An exclusive report by the BusinessMirror revealed that, based on data from the BOC, the BIR and independent sources, the government could have lost P4.9 billion during the first six months of the sin-tax law’s implementation from one cigarette maker alone.
“The BIR’s effort to scrutinize Mighty Corp. gladdens us as it demonstrates our government’s firm commitments to a] achieving the health and revenue objectives of the sin-tax reforms and b] making taxpayers compliant. The accusation that Mighty Corp. has not been paying the proper taxes is credible since its products are sold at a very cheap and artificial price, a price that is below production costs,” the statement said.
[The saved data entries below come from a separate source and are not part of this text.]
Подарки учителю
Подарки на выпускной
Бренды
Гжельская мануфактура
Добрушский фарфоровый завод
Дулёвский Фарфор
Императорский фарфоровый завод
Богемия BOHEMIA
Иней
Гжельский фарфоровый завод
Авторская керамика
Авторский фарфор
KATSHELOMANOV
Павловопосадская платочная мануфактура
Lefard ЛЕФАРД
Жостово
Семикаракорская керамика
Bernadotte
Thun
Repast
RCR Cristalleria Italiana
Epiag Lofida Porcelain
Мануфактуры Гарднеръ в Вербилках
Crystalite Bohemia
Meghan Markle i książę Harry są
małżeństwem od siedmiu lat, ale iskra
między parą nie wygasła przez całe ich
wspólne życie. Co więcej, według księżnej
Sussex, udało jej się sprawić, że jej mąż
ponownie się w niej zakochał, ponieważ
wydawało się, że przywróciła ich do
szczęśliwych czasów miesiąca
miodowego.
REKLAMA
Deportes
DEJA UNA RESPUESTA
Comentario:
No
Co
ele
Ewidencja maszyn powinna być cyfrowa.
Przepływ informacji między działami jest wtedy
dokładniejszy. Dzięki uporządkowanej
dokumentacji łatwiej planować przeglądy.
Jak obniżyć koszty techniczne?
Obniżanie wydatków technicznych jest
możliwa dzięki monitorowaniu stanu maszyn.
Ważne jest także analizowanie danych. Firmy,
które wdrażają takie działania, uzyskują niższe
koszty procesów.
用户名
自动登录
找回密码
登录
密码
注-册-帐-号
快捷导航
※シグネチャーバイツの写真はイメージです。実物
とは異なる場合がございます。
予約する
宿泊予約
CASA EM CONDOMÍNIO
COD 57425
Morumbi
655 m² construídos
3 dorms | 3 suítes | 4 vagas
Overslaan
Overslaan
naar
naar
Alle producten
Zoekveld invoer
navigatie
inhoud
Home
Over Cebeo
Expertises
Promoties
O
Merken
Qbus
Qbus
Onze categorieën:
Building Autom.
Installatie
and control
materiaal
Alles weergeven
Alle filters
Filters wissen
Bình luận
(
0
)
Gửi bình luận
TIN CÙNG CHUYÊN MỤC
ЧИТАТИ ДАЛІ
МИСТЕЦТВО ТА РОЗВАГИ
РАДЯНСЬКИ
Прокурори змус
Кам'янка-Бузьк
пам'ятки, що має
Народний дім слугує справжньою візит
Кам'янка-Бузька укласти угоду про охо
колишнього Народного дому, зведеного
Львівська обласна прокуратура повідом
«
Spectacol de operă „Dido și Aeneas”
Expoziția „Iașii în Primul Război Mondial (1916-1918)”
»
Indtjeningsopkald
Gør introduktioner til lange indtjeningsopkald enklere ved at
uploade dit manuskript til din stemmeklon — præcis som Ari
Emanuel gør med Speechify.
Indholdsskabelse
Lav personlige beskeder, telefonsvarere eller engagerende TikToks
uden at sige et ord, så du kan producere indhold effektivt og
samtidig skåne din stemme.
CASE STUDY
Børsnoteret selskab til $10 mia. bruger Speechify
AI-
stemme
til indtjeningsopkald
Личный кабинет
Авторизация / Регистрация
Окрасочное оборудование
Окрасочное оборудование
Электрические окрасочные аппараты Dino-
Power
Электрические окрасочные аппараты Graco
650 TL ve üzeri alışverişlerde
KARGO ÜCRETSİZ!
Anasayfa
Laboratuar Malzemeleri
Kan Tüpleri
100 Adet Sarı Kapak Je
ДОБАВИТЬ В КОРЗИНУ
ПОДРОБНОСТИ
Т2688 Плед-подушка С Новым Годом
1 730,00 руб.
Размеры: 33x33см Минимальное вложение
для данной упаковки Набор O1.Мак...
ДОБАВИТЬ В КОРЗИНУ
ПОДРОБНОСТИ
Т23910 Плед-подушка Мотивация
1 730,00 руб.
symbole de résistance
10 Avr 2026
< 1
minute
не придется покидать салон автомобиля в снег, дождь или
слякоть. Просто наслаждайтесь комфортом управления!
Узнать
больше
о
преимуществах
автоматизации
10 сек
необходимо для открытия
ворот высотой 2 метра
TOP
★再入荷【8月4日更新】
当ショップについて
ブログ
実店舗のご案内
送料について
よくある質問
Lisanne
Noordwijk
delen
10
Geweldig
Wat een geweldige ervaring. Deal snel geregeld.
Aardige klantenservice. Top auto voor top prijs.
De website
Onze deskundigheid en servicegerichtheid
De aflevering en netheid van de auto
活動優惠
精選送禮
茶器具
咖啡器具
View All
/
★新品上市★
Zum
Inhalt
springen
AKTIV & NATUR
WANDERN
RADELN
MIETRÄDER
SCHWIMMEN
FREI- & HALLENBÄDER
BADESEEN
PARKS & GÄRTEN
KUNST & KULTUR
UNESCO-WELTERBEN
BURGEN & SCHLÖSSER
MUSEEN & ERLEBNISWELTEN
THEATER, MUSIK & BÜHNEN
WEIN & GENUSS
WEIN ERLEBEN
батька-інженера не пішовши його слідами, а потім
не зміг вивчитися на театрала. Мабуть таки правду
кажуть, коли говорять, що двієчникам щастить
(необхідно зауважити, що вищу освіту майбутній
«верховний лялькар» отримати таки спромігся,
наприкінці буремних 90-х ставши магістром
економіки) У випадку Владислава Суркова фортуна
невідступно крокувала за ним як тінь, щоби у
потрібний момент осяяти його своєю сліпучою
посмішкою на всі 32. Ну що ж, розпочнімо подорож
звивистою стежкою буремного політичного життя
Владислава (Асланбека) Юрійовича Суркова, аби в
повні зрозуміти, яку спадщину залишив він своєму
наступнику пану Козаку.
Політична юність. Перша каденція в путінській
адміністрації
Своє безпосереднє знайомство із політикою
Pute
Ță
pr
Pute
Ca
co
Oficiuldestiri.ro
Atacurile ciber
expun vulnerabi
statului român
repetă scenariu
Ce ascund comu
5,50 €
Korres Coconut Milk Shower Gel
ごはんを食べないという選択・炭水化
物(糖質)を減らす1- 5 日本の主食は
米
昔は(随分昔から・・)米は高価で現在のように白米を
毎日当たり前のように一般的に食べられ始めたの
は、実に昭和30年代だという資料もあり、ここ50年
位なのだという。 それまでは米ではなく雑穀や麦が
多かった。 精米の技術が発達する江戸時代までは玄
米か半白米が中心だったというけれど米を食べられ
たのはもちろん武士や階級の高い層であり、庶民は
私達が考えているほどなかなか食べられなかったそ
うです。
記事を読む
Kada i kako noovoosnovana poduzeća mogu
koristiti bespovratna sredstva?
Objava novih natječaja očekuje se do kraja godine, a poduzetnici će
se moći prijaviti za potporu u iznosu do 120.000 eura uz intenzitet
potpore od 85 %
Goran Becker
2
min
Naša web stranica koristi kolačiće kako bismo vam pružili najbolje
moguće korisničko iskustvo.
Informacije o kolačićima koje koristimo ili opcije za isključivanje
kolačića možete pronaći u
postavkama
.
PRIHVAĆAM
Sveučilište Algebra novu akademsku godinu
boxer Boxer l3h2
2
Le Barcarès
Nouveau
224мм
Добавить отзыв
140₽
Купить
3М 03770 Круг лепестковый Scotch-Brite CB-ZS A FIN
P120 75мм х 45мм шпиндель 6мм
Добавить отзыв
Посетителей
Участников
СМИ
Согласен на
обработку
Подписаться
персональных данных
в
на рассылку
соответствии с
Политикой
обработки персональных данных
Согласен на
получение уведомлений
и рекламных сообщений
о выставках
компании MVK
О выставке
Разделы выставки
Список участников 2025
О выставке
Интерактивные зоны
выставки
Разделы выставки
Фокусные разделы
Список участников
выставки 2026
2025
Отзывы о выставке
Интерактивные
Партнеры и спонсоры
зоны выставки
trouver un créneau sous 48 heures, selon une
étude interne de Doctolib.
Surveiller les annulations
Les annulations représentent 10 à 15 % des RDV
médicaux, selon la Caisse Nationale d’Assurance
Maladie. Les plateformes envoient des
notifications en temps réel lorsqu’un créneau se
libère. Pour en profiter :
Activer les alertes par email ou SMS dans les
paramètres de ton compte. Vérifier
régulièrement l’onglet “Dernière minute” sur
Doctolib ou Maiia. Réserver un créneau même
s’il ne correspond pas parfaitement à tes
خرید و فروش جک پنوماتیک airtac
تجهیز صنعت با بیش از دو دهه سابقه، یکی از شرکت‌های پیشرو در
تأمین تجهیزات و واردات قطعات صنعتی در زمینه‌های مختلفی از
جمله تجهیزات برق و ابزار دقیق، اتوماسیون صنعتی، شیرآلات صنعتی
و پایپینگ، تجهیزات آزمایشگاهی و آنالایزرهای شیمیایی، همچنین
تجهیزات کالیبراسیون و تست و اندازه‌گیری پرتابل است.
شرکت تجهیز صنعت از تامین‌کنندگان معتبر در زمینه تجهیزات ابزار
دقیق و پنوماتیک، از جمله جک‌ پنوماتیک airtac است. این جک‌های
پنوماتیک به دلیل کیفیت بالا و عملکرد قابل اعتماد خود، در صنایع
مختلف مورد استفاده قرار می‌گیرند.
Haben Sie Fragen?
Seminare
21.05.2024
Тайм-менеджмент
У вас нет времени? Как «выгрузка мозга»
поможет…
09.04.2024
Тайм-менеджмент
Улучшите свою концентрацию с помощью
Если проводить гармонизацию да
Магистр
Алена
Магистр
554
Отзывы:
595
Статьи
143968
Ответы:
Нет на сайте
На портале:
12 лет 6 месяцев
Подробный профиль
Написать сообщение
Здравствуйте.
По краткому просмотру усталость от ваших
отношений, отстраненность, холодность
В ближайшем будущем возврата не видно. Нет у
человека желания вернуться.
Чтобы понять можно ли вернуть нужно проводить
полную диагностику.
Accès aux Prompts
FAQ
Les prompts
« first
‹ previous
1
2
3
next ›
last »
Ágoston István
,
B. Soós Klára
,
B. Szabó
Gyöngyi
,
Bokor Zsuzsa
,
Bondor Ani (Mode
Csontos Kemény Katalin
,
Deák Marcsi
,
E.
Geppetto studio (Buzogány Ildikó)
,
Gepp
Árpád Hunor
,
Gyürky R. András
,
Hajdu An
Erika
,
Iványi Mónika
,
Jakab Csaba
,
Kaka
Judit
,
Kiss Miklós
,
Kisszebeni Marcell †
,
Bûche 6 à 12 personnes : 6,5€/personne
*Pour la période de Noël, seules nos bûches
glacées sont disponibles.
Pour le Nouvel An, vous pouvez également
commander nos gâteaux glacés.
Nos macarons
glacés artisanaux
According to the group, “the artificially depressed price of Mighty Corp. cigarettes undermines both the revenue and health objectives of the sin-tax law.”
Consumers, especially the poor, have shifted from the higher-priced brands to the cheap Mighty products. As a result, Mighty’s market share has significantly increased, the group said.
“Mighty’s practice of artificially depressing the price of cigarettes creates a dangerous situation that encourages other cigarette manufacturers to follow Mighty. We can anticipate the other tobacco manufacturers to follow suit by introducing lower-priced brands, by hook or by crook, to regain or protect market share. This behavior will undermine the health and revenue objectives of the sin-tax law,” the group added.
The BIR’s investigation will hopefully lead to the filing of criminal charges, if the allegation of tax evasion is proven, the group said, as it urged the government to introduce other measures to effectively address illicit trade or smuggling.
Among the measures it sees as valuable to prevent illicit trade or smuggling of cigarette and tobacco products is the adoption of a tracking and tracing system.
“A tracking and tracing system, by way of having unique identifiers, enables the regulator to monitor the movement of tobacco products throughout the value chain,” the group said.
According to the group, the introduction of the tracking and tracing system is, likewise, the means to institutionalize tax-administration reform beyond the term of Henares. “Thus, it is also a means to protect the gains of the sin-tax reform for the longer term.”